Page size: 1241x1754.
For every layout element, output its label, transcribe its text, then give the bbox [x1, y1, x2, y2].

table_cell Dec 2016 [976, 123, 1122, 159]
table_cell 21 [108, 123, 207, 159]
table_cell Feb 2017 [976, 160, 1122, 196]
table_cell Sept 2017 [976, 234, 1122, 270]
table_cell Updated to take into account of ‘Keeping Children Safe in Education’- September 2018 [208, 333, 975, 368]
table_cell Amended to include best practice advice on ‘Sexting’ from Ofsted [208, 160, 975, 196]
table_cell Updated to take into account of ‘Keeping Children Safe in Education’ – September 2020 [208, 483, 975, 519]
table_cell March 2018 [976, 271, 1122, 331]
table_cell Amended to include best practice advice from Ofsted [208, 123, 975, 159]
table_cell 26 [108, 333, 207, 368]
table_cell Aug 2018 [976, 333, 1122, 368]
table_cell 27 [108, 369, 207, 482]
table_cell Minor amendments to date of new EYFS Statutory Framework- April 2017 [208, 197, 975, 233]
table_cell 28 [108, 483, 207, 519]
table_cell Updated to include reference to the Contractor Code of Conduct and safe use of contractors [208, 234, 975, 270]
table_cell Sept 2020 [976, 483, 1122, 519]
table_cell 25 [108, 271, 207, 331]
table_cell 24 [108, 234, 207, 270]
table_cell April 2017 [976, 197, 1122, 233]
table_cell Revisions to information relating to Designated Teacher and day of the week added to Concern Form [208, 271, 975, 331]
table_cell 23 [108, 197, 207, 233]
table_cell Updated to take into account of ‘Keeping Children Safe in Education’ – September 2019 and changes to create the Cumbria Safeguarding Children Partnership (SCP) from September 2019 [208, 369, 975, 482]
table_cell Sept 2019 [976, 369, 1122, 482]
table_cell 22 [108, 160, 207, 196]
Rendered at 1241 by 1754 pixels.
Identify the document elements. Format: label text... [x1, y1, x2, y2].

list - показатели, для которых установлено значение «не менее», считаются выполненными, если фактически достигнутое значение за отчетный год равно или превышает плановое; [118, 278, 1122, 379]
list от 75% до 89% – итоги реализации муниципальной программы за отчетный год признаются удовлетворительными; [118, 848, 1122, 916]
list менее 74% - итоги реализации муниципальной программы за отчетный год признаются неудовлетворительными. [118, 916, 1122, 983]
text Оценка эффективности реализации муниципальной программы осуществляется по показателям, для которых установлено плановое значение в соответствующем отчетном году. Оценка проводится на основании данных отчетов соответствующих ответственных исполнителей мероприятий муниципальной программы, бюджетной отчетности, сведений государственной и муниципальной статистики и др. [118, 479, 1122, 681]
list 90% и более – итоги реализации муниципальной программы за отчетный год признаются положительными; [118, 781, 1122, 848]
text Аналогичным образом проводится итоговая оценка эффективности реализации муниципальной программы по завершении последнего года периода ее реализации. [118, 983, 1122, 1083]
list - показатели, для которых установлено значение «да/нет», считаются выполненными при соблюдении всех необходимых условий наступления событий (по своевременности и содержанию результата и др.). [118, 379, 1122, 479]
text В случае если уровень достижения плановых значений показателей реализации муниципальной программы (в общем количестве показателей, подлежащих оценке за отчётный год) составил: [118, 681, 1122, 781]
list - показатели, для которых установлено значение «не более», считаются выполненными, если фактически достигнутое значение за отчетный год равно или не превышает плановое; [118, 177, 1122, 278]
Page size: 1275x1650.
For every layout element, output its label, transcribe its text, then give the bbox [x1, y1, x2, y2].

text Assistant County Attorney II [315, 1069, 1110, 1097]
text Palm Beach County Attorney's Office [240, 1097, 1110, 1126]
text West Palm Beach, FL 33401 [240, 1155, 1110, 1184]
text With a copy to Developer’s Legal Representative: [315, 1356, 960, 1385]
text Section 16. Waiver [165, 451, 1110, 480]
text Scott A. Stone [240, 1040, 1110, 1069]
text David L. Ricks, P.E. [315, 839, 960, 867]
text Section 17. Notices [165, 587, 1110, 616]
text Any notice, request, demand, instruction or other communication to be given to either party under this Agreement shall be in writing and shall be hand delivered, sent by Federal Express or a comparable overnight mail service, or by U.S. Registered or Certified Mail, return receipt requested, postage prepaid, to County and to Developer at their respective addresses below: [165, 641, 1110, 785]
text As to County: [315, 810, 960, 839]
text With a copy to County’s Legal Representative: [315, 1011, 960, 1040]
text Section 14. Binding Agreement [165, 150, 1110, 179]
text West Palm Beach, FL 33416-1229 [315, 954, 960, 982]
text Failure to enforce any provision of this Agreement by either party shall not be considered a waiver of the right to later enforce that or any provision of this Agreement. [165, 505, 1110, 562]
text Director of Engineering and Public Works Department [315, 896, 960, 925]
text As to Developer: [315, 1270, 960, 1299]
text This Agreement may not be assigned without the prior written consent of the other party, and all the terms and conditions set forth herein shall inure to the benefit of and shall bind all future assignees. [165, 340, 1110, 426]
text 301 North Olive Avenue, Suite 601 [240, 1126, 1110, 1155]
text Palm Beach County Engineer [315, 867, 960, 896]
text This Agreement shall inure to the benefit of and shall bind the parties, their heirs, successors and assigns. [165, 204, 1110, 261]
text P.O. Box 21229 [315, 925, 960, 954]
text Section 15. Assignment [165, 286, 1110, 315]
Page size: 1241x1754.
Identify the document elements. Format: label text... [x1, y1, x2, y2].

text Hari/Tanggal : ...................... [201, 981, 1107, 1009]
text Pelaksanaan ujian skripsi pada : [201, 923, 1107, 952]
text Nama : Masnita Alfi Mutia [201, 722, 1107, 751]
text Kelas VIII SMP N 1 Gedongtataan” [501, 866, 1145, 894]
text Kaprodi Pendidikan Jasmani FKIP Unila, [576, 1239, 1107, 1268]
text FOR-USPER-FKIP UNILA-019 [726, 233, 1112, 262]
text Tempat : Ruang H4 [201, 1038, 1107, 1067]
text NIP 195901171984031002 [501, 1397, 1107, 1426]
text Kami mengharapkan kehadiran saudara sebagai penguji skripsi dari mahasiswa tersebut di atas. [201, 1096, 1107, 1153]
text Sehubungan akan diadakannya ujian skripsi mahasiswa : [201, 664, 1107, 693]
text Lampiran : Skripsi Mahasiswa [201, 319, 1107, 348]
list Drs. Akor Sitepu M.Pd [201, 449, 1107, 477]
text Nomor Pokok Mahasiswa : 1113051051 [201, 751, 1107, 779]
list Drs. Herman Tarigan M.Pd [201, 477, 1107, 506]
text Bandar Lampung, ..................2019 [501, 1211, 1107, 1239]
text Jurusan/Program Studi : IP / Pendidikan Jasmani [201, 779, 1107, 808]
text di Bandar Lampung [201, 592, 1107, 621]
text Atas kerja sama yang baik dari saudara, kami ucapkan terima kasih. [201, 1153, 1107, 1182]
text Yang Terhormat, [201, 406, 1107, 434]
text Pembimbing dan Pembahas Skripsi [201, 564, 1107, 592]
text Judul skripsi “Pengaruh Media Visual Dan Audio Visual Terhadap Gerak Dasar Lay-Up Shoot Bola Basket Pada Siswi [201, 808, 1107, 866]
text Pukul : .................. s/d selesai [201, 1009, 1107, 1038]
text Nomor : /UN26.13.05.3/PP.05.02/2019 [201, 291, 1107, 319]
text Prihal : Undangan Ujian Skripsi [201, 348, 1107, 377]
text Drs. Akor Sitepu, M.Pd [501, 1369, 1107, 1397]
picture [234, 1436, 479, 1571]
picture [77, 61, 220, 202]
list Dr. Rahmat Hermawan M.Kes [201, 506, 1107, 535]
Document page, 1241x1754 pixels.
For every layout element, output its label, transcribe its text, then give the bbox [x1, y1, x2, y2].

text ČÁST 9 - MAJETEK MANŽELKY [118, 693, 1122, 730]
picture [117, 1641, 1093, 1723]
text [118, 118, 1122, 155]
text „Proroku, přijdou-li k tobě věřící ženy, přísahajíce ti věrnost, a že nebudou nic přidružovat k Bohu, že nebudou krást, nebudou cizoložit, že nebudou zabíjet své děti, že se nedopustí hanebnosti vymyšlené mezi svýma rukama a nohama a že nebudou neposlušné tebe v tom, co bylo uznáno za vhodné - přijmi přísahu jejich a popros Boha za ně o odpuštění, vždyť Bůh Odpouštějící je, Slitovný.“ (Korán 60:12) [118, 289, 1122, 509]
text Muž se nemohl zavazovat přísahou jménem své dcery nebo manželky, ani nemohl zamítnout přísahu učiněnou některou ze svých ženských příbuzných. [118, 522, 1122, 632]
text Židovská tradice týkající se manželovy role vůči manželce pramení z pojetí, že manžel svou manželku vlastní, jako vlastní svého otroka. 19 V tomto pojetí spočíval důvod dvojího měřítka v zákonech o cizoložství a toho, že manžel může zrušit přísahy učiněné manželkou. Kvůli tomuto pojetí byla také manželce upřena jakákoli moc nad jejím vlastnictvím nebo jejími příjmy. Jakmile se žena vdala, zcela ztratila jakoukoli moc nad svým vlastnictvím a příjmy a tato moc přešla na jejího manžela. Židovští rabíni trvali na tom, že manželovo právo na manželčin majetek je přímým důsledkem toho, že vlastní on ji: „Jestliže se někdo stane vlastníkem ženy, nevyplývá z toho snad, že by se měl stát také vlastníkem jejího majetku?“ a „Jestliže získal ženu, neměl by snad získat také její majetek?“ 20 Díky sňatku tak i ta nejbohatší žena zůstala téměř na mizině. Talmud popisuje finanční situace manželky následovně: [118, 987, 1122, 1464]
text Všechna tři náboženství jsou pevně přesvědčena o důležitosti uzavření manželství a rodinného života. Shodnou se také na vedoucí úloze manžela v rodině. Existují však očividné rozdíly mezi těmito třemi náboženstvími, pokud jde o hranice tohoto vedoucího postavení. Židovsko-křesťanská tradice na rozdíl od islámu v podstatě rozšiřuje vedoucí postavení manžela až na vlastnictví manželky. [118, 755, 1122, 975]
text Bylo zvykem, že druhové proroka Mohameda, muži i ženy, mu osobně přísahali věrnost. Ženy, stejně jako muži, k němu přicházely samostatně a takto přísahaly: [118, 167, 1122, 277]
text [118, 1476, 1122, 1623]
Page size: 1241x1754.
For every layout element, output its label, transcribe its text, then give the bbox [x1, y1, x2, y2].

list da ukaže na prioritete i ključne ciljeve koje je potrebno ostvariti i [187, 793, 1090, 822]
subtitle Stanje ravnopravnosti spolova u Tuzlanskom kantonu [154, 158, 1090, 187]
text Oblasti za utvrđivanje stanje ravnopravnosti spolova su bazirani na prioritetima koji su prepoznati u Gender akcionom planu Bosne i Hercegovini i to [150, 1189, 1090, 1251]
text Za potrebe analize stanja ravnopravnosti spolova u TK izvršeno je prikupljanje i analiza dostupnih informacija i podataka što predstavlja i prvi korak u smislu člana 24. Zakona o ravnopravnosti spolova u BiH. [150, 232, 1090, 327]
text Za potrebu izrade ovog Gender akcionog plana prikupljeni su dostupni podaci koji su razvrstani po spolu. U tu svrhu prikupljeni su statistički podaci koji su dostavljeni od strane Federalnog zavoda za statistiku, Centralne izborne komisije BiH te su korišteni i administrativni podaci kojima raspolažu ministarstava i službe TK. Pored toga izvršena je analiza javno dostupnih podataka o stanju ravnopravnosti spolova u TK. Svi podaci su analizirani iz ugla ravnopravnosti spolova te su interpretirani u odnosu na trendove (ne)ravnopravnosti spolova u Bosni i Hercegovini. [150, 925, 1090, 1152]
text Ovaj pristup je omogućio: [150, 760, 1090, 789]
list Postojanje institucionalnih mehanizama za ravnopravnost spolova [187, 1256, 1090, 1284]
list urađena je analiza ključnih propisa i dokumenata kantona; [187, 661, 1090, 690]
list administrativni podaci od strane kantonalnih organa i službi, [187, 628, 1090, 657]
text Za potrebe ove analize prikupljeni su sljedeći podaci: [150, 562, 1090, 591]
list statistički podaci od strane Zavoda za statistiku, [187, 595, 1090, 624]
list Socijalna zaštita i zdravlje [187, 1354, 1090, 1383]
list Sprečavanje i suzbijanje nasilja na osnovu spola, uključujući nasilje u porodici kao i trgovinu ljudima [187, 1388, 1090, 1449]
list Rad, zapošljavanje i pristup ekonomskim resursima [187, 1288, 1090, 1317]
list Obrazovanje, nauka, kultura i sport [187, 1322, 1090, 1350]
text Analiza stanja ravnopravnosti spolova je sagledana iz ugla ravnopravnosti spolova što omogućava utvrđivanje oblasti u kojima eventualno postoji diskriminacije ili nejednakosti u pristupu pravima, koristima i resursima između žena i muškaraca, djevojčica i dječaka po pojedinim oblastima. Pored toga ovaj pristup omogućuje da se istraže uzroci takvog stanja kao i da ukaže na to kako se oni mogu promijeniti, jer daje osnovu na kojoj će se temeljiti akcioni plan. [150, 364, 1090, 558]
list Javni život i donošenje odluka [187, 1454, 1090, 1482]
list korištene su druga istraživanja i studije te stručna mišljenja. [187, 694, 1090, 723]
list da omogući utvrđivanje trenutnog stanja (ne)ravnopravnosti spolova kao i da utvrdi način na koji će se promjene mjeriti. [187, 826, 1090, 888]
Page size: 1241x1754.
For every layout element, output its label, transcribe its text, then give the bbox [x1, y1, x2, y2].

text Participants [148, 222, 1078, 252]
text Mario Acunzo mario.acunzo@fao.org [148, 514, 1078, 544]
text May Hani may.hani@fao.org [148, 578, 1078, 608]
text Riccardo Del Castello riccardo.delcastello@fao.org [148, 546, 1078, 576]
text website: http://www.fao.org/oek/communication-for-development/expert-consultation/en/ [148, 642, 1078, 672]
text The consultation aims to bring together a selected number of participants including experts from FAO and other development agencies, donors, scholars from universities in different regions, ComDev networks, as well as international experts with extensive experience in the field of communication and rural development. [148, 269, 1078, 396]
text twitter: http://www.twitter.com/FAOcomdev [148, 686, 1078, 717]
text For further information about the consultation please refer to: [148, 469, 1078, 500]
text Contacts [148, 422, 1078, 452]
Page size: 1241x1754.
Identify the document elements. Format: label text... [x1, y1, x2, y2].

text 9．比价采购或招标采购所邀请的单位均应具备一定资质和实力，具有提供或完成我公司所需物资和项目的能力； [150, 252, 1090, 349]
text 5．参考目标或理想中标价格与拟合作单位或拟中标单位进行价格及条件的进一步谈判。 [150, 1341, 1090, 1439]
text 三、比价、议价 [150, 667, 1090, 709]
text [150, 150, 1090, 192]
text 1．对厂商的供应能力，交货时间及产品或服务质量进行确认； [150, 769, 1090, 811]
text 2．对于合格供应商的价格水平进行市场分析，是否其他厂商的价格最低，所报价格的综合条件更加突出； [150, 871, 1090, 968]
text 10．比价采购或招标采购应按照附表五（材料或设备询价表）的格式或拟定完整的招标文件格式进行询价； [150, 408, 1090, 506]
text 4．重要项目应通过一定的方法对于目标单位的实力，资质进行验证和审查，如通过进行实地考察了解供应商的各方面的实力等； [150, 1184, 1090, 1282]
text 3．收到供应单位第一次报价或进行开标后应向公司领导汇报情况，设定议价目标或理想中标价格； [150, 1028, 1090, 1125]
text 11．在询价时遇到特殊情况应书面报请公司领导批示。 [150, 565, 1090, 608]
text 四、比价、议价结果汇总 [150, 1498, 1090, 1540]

**Exercise requirements**
Look over the data above and show each line that contains "Legal".

**Response**
text With a copy to Developer’s Legal Representative: [315, 1356, 960, 1385]
text With a copy to County’s Legal Representative: [315, 1011, 960, 1040]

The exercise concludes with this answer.